L'intrigue du livret se résume ainsi:Tsunemasa est un guerrier qui après une mort violente au combat réapparaît dans un temple où il retrouve son luth. Le temps d’une nuit, il se remémore avec nostalgie les plaisirs terrestres et fait résonner une dernière fois son instrument. Hagoromo est quant à lui un pêcheur qui s’approprie un vêtement qu’il trouve suspendu à une branche. Une jeune nymphe lui demande alors sa restitution afin de regagner les cieux. Elle promet en échange l’offrande d’une danse.
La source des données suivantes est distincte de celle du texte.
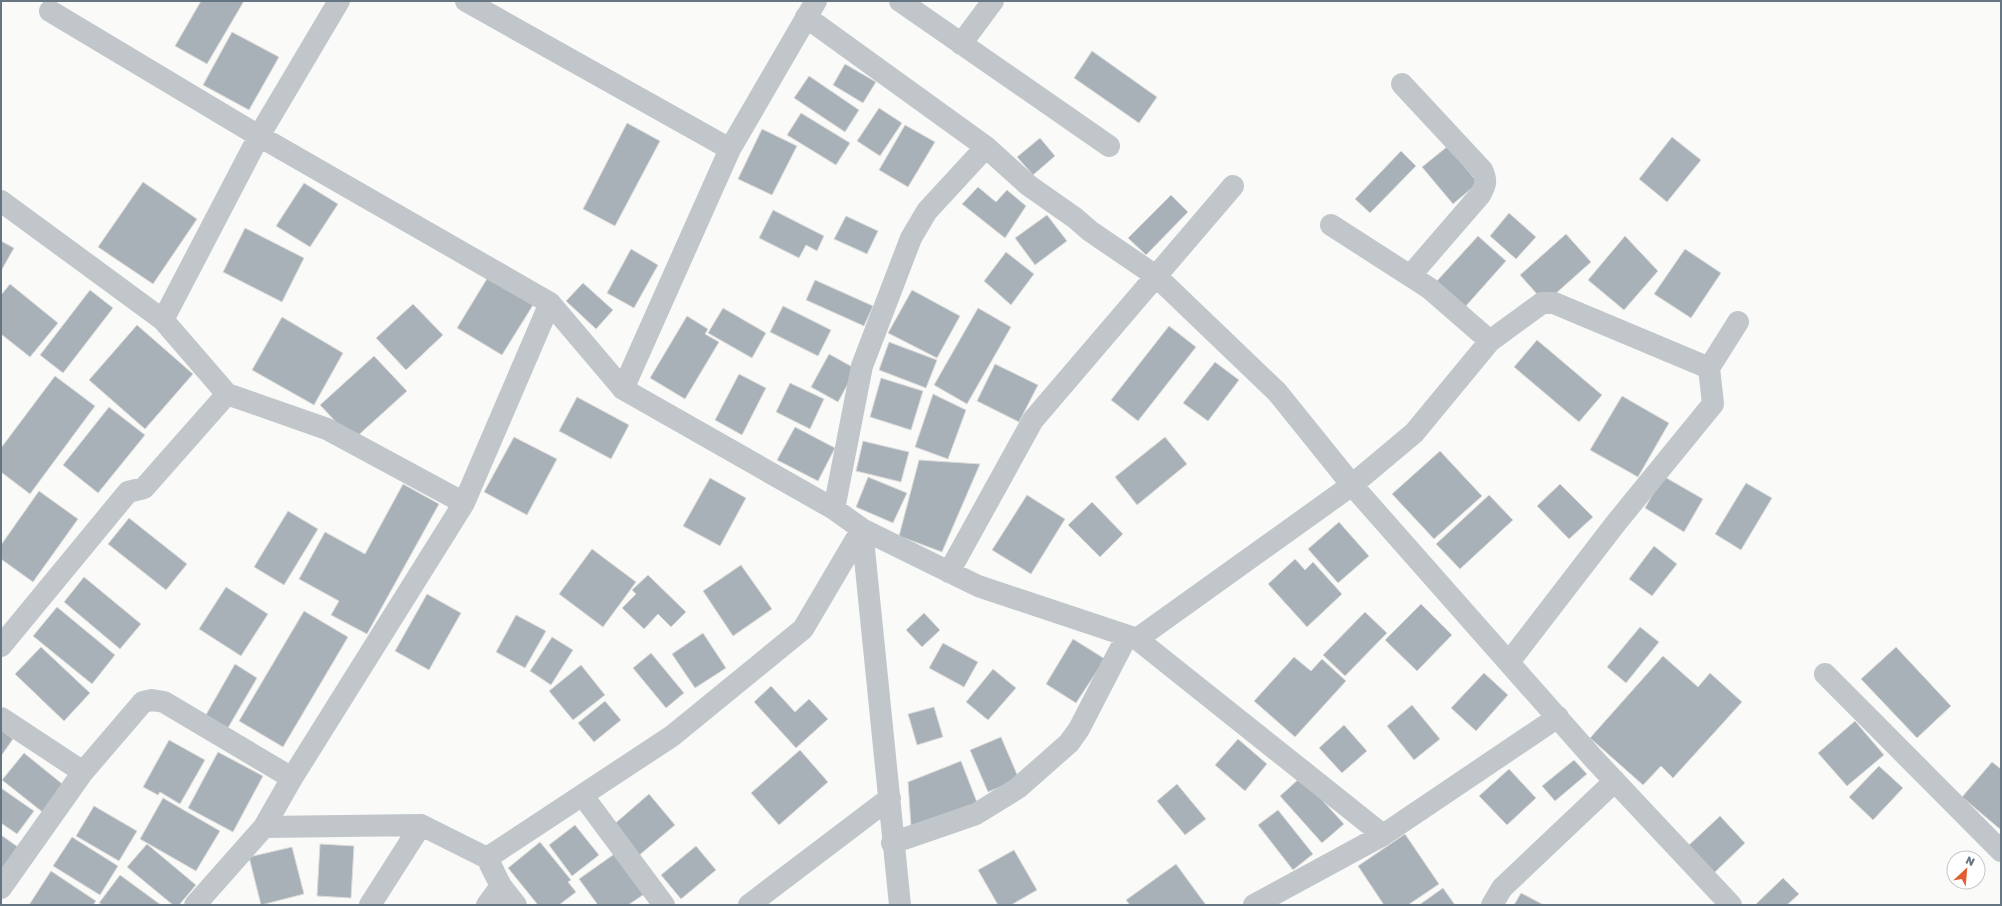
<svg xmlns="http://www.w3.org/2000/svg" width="2002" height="906" font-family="'Golos Text',sans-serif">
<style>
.building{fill:#a8b1b7;stroke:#dcdcda}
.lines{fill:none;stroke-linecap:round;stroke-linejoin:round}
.minor{stroke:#c1c6ca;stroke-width:22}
</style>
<rect width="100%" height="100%" fill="#fafaf8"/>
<path class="building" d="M201,1H244L207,64L175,46Z
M232,32L279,57L249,110L203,85Z
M1092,51L1157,97L1139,123L1074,78Z
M845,64L876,82L863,103L833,85Z
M809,76L859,110L845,132L794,98Z
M879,108L902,123L880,156L857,141Z
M801,113L850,143L836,165L787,135Z
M627,123L660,141L615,226L583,209Z
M905,125L935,142L908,187L879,170Z
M762,129L797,146L772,195L738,179Z
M1672,137L1701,160L1667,202L1639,179Z
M1040,138L1055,156L1033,175L1017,157Z
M1448,146L1478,183L1453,204L1422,167Z
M1401,151L1416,166L1370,213L1355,199Z
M143,182L197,219L153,284L98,247Z
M304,183L338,204L310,247L276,226Z
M978,187L996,202L1007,190L1026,206L1005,238L962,204Z
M1171,195L1188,212L1146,255L1128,238Z
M773,210L824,236L817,251L806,245L799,258L759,238Z
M1509,213L1536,237L1516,259L1490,236Z
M1047,215L1067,241L1035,265L1015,238Z
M846,216L878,231L867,254L834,239Z
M245,228L304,258L282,302L223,272Z
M1566,234L1591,262L1545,303L1520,275Z
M1478,236L1506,261L1465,307L1436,282Z
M1625,236L1658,271L1624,310L1588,280Z
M1,241L14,248L1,271Z
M631,249L658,265L634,308L607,293Z
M1685,249L1721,273L1691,318L1654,294Z
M1006,252L1034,274L1011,305L984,281Z
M488,277L533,305L502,355L457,328Z
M815,280L873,306L864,326L806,300Z
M583,283L613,310L596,329L566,301Z
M10,284L58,323L30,357L1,334V295Z
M90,290L113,308L63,373L40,355Z
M912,290L960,316L937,358L888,333Z
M413,304L443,335L406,370L376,338Z
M783,306L831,330L818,356L770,332Z
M723,308L766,333L752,358L708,333Z
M978,308L1011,327L967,404L934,385Z
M687,316L708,329L705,334L719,342L685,399L650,378Z
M282,317L343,353L314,405L252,370Z
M137,325L193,374L145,429L89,380Z
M1169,326L1196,347L1138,421L1111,400Z
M1537,340L1602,395L1579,422L1514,367Z
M889,342L937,360L926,388L879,370Z
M829,354L856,369L838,402L811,387Z
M374,356L407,391L353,440L320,405Z
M1215,362L1239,380L1208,421L1183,403Z
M995,364L1038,385L1019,422L977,401Z
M739,374L766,388L742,435L715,420Z
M55,376L95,406L30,494L1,472V448Z
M881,378L923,391L911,430L870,417Z
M790,383L824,399L810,429L776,412Z
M933,394L966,410L948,459L915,447Z
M1622,396L1669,423L1638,477L1590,450Z
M577,397L629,425L611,459L559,431Z
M109,407L145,435L98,493L63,465Z
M795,427L835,448L818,481L777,460Z
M514,437L557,459L527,515L484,492Z
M1165,437L1187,464L1137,505L1115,477Z
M863,441L909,452L901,482L856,471Z
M1440,451L1482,496L1434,539L1392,494Z
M919,460L980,464L942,552L899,536Z
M1663,476L1703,499L1684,532L1645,508Z
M868,477L907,493L893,523L856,507Z
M710,478L746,498L720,546L683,526Z
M1746,483L1772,498L1741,550L1715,534Z
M403,484L439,504L367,634L331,615L339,601L299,579L325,532L365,554Z
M1560,484L1593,517L1569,539L1537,506Z
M39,491L78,519L33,582L1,559V545Z
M1027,495L1065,519L1031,574L992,550Z
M1489,495L1513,520L1460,569L1436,544Z
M1092,502L1123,534L1100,557L1068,525Z
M288,511L318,529L284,585L254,567Z
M129,518L187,564L166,590L108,544Z
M1339,522L1369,556L1338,583L1308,549Z
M1654,546L1677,564L1652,596L1629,579Z
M592,549L636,582L603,627L559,594Z
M1295,559L1305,570L1313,562L1342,594L1307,627L1268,584Z
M741,565L772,609L733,636L703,591Z
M648,575L686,612L671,627L658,614L644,629L622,608L636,594L632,590Z
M84,577L141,624L120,649L64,602Z
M226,587L268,614L241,656L199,629Z
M427,594L461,613L429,670L395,651Z
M1421,604L1452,635L1417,671L1385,640Z
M57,607L115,655L92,684L33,636Z
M304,611L348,637L283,747L239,721Z
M1365,612L1387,633L1345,676L1323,655Z
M924,613L940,630L922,647L906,630Z
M516,615L546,631L525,668L496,652Z
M1640,627L1659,642L1626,683L1607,667Z
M703,633L726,668L695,688L672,654Z
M552,637L573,650L551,685L530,671Z
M1073,639L1105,659L1076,703L1046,684Z
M943,643L978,662L964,687L929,668Z
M41,647L90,693L64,721L15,674Z
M1896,647L1951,706L1917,738L1861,679Z
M651,653L684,693L666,708L633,668Z
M1663,656L1698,687L1710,673L1742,702L1673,778L1661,766L1643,785L1590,738Z
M1294,657L1311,671L1322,659L1346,681L1295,737L1254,701Z
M235,664L257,678L225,733L203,720Z
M581,665L605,695L573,720L549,691Z
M993,669L1016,688L988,720L966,702Z
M1484,673L1508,695L1476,731L1451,708Z
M771,686L795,712L809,699L828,719L796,748L754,702Z
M605,701L621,720L594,742L578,723Z
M1412,705L1440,739L1414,760L1387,726Z
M934,707L943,737L917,745L908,714Z
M1855,721L1884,755L1847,786L1818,753Z
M1344,725L1367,751L1342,773L1319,748Z
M1,730L13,739L1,756Z
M1001,737L1019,779L988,792L970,750Z
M1238,739L1267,764L1245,791L1215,765Z
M169,740L205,760L180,804L160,792L158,795L143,787Z
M800,750L828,782L779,825L751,793Z
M218,752L263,776L233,832L188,808Z
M24,753L66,787L45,814L2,780Z
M1574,760L1587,774L1555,801L1542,786Z
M961,761L978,805L911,826L908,782Z
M1992,762L2001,769V830L1962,797Z
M1879,766L1903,788L1873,820L1849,797Z
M1509,769L1536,798L1507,825L1479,796Z
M1301,777L1344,824L1322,843L1280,796Z
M1177,784L1206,819L1185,835L1157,801Z
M1,788L34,811L17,834L1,823Z
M649,794L675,825L637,857L611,827Z
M163,798L220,831L196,871L140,839Z
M94,806L137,831L119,861L76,836Z
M1278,810L1313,854L1293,870L1258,825Z
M1720,816L1745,843L1714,873L1688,846Z
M575,825L599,855L572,876L549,845Z
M1405,834L1439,884L1408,905H1384L1358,866Z
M1,835L18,847L1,871Z
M72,837L118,866L100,895L53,866Z
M540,842L571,880L568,882L576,892L559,905H538L508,868Z
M147,844L196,885L179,905H173L127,867Z
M320,844L354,846L351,898L317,896Z
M696,846L716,870L681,899L661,875Z
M292,847L304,894L261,905L249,857Z
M620,850L649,891L628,905H598L579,879Z
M1014,850L1037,890L1011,905H998L978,870Z
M1176,864L1206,905H1130L1126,900Z
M51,871L96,901L93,905H29Z
M120,875L161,905H103L99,903Z
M1783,878L1799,894L1787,905H1755Z
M1443,888L1455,905H1419Z
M1521,893L1544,905H1514Z"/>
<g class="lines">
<path class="minor" d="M466,1L730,149
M900,1L1109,146
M50,11L259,136L339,1
M806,17L986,147L1028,185L1075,218L1090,231L1156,276L1277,392L1352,485L1414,433L1490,341L1542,303H1554L1709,368
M961,44L993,1
M1402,84L1482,170C1487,180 1486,185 1480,195L1410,276
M1,201L163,320
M1331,225L1429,288L1490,341
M623,389L730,149L816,1
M227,394L327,429L464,503
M834,509L862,366L911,238L927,211L986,147
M949,572L1033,420L1233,186
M1137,639L1383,835L1558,717
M1,646L128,492L144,488L227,394L163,320L259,136L550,303L623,389L834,509L862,529L900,905
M1509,662L1616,523L1713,404L1709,368L1738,322
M1825,674L2001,851
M1,718L83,772
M583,796L664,905
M264,827L292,778L464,503L550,303
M892,843L976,814L1018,788L1069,743L1079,729L1127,636
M487,858L501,886L516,905
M1,888L83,772L143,702L152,700L164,702L292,778
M195,905L264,827L421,825L487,858L672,736L803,629L862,529L978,586L1137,639L1352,485L1594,759L1731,905
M370,905L421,825
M487,905L501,886
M749,905L890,798
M1254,905L1383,835
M1492,905L1502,888L1615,781"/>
</g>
<rect width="2002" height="906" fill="none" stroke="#667582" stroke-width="4"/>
<g transform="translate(1966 870) rotate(26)"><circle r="19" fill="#ffffff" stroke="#c2c8cd"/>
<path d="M0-3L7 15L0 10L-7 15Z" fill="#df5e32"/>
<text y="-6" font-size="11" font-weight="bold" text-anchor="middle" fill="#667582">N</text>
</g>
</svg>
Saisissante scénographie de circonstance: un immense paravent style papier japonais sur trois perspectives de profondeur se dresse à la verticale pour mieux dessiner les contours physiques de l'action. Les personnages y semblent apparaitre, disparaitre à l'envi, théâtre d'ombres mêles à l'insertion d'images vidéo surdimensionnées.C'est une plongée vertigineuse dans l'univers du Japon, ici évoqué par sa rigueur architecturale.Un orchestre et quatre interprètes chanteurs, au bord de scène enveloppent cette aire de jeu singulière.Les ombres portées y dessinent des silhouettes spectrales, alors que les protagonistes du jeu s'adonnent au chant et à la danse avec bonheur.Le danseur et chorégraphe Kaiji Moriyama s'il immisce dans la narration avec grâce, fluidité, densité. Son énergie, douce et mesurée se fait plus tranchante et évoque la gestuelle du combat, tranchée, vive, saturée de directions affirmées.Dans des gestes lents, extatiques, thorax offert à l'ouverture, il trace son sillon chorégraphique dans ces murailles dressées, verticales, pourtant légères et stabiles.Ses mouvements recueillis, sorte de prière en salutations et révérences souples semblent virtuels, issus déjà d'un univers céleste: ange ou oiseau qui survole l'action, la commente, la souligne sans jamais la paraphraser. Compagnon de cet univers japonisant, sa volupté fait signe et module l'atmosphère engendrant calme autant que radicalité de ses propos gestuels évocateurs.Spectre ou être réel, à vous de trancher ou de rêver à ses apparitions fugaces...De blanc vêtu, désincarné, fantôme ou ectoplasme évanescent.Les deux ténors jouant de leur timbre de voix, de leur corps avec également beaucoup d'aisance Notons la splendeur de la voix de contre-ténor |de Michał Sławecki, haute voltige vocale et clarté à l'appui pour incarner un personnage menacé, poursuivi.Alors que sur la toile des signes calligraphiques se tracent comme des volutes instantanées qui épousent le phrasé musical de l'orchestre, discret personnage, l'intrigue nous mène au dénouement.Encre jetée par un geste pictural direct ou enlacé, ces enluminures sobres toutes japonaises s'unissent à la danse qui les double.Figures, postures et allures proches du théâtre kabuki, la danse est fulgurante, rapide, efficace, tracée d'un seul jet.Chanteur et danseur vêtus de noir, de blanc, s'unissent en contraste pour de très belles images.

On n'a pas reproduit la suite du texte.